C’est très variable. En ce qui concerne certaines PME du monde de l’industrie, les projets de robotisation récemment mis en place offrent des perspectives de développement et peuvent créer des emplois. La question du recrutement local est alors importante. Cela présente pour l’entreprise une possibilité de fidélisation intéressante. Pour ce qui est du tertiaire, l’analyse est plus compliquée et les observations sur le terrain plus diffuses. La quête d’attractivité urbaine pour faire venir des salariés et affronter la concurrence pousse les entreprises à s’intéresser aux territoires dans lesquels elles s’implantent, d’autant que beaucoup d’entre elles ont un rayonnement international. C’est pourquoi l’attractivité du territoire n’importe pas nécessairement pour recruter le personnel localement, mais pour signifier une stabilité et une identité d’entreprise.

Pour certaines sociétés, l’histoire de l’activité et du métier favorise le maintien des entreprises sur un territoire historique. Et c’est d’ailleurs le cas de Chanel à Pantin où, de 1891 à 2007, jusqu’à 300 personnes ont travaillé sur le site de l’entreprise Bourjois, rue Delizy, où l’on fabriquait alors des rouges à lèvres avec des matières premières venant des abattoirs de la Villette…
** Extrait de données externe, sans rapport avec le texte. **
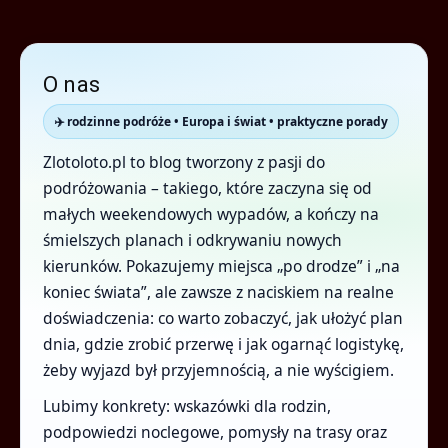
O nas
✈️ rodzinne podróże • Europa i świat • praktyczne porady
Zlotoloto.pl to blog tworzony z pasji do
podróżowania – takiego, które zaczyna się od
małych weekendowych wypadów, a kończy na
śmielszych planach i odkrywaniu nowych
kierunków. Pokazujemy miejsca „po drodze” i „na
koniec świata”, ale zawsze z naciskiem na realne
doświadczenia: co warto zobaczyć, jak ułożyć plan
dnia, gdzie zrobić przerwę i jak ogarnąć logistykę,
żeby wyjazd był przyjemnością, a nie wyścigiem.
Lubimy konkrety: wskazówki dla rodzin,
podpowiedzi noclegowe, pomysły na trasy oraz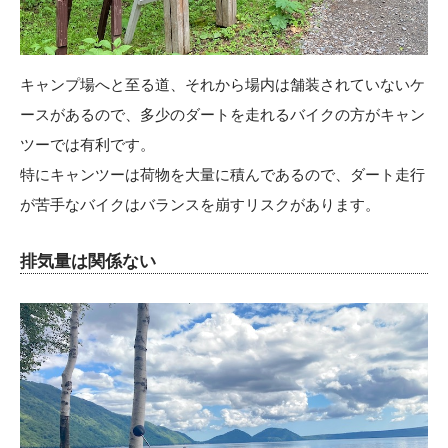
キャンプ場へと至る道、それから場内は舗装されていないケ
ースがあるので、多少のダートを走れるバイクの方がキャン
ツーでは有利です。
特にキャンツーは荷物を大量に積んであるので、ダート走行
が苦手なバイクはバランスを崩すリスクがあります。
排気量は関係ない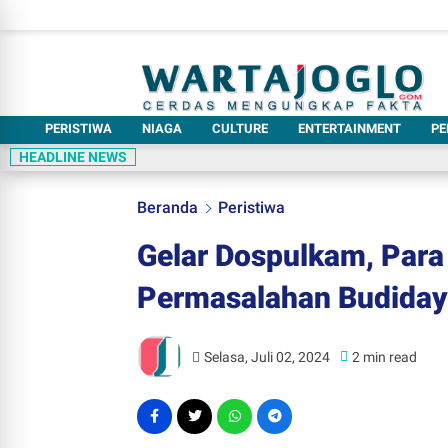
PERISTIWA
NIAGA
CULTURE
ENTERTAINMENT
PE
HEADLINE NEWS
Beranda
Peristiwa
Gelar Dospulkam, Para 
Permasalahan Budiday
Selasa, Juli 02, 2024
2 min read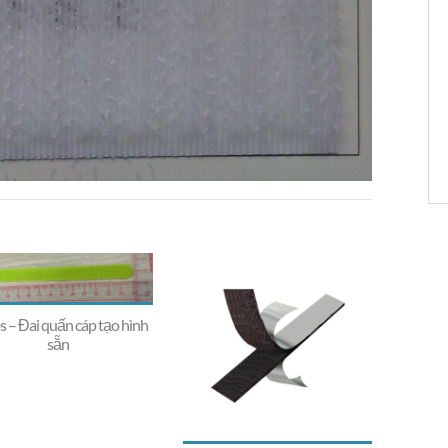
s – Đai quấn cáp tạo hình
sẵn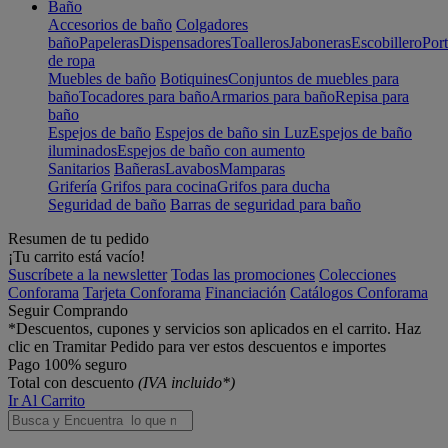
Baño
Accesorios de baño
Colgadores
baño
Papeleras
Dispensadores
Toalleros
Jaboneras
Escobillero
Port
de ropa
Muebles de baño
Botiquines
Conjuntos de muebles para
baño
Tocadores para baño
Armarios para baño
Repisa para
baño
Espejos de baño
Espejos de baño sin Luz
Espejos de baño
iluminados
Espejos de baño con aumento
Sanitarios
Bañeras
Lavabos
Mamparas
Grifería
Grifos para cocina
Grifos para ducha
Seguridad de baño
Barras de seguridad para baño
Resumen de tu pedido
¡Tu carrito está vacío!
Suscríbete a la newsletter
Todas las promociones
Colecciones
Conforama
Tarjeta Conforama
Financiación
Catálogos Conforama
Seguir Comprando
*Descuentos, cupones y servicios son aplicados en el carrito. Haz
clic en Tramitar Pedido para ver estos descuentos e importes
Pago 100% seguro
Total con descuento
(IVA incluido*)
Ir Al Carrito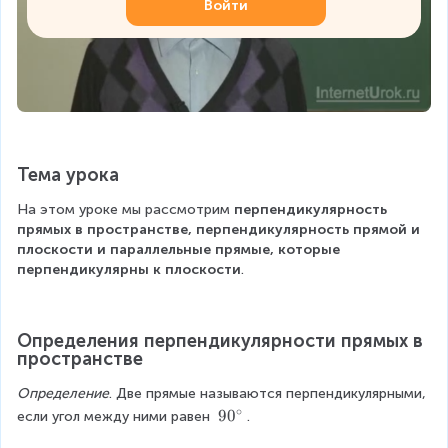
Войти
Тема урока
На этом уроке мы рассмотрим 
перпендикулярность 
прямых в пространстве, перпендикулярность прямой и 
плоскости и параллельные прямые, которые 
перпендикулярны к плоскости
.
Определения перпендикулярности прямых в 
пространстве
Определение
. Две прямые называются перпендикулярными, 
∘
9
9
0
если угол между ними равен 
.
0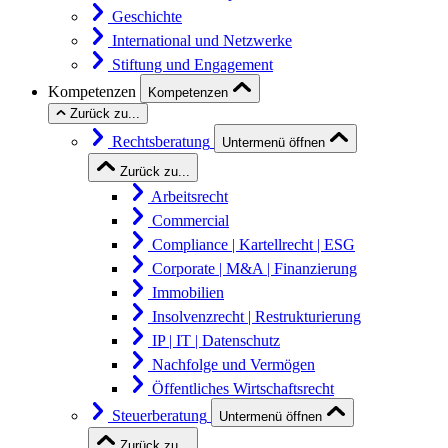
Geschichte
International und Netzwerke
Stiftung und Engagement
Kompetenzen
Kompetenzen
Zurück zu...
Rechtsberatung
Untermenü öffnen
Zurück zu...
Arbeitsrecht
Commercial
Compliance | Kartellrecht | ESG
Corporate | M&A | Finanzierung
Immobilien
Insolvenzrecht | Restrukturierung
IP | IT | Datenschutz
Nachfolge und Vermögen
Öffentliches Wirtschaftsrecht
Steuerberatung
Untermenü öffnen
Zurück zu...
Mais bien souvent, dans le cadre des fusions, les entreprises changent de localisation assez fréquemment. Elles n’ont pas toujours la possibilité de s’ancrer sur un territoire, d’autant que les capitaux ne sont plus immobilisés comme ils pouvaient l’être il y a vingt ans : les entreprises n’achètent plus les bureaux qu’elles occupent. Cela constitue un important changement. Mais alors qu’elles subissent aujourd’hui une plus grande volatilité, les entreprises cherchent paradoxalement à s’appuyer sur un tissu, des expériences, des connaissances existantes pour s’implanter (entreprise partenaire ou métiers similaires à proximité, par exemple) afin de contrebalancer cette instabilité, justement.


D’A : Le parc de l’immobilier tertiaire présente toujours un taux de vacance important. Que pensez-vous de l’initiative Conjugo pour « construire réversible Â», lancée par Vinci Construction France et le cabinet d’architecture Canal1 ?

Il y a en effet toujours une surproduction de bureaux en France. Ce phénomène est notamment lié à la spéculation immobilière. L’immobilier d’entreprise offre un plus grand rendement pour les investisseurs que les immeubles de logements. Un bailleur va gérer des surfaces plus importantes. L’échelle est donc plus favorable en termes d’investissement. Toutefois, pour mieux anticiper et étaler les risques d’une surcapacité – et ne pas retomber dans les travers des programmes de transformation de bureaux en logements des années 1990 –, certains projets d’immobilier tertiaire envisagent la possibilité d’intégrer dès leur conception une aptitude à la reconversion en immeuble de logements ou même en hôtel. Cette approche est bien sûr intéressante. Sans viser les études de Vinci Construction que je ne connais pas suffisamment, j’émets cependant quelques réserves quant à la concrétisation d’une telle initiative. Si sur le plan fonctionnel – structure, acoustique, fluides, etc. –, la réversibilité de bureaux en logements est envisageable, elle me semble toutefois plus difficile à organiser du point de vue des modalités d’usages et de gestion. Sur ces aspects, peut-on envisager facilement la coexistence des activités tertiaires avec des logements ? Je n’en suis pas si sûr… On n’habite pas facilement un immeuble de bureaux, et inversement.



1. Lire à ce sujet l’article de Sibylle Vincendon, « Comment transformer des bureaux en logements, en hôtels, en ce qu'on veut… (sans peine) Â», Libération, 11 janvier 2016.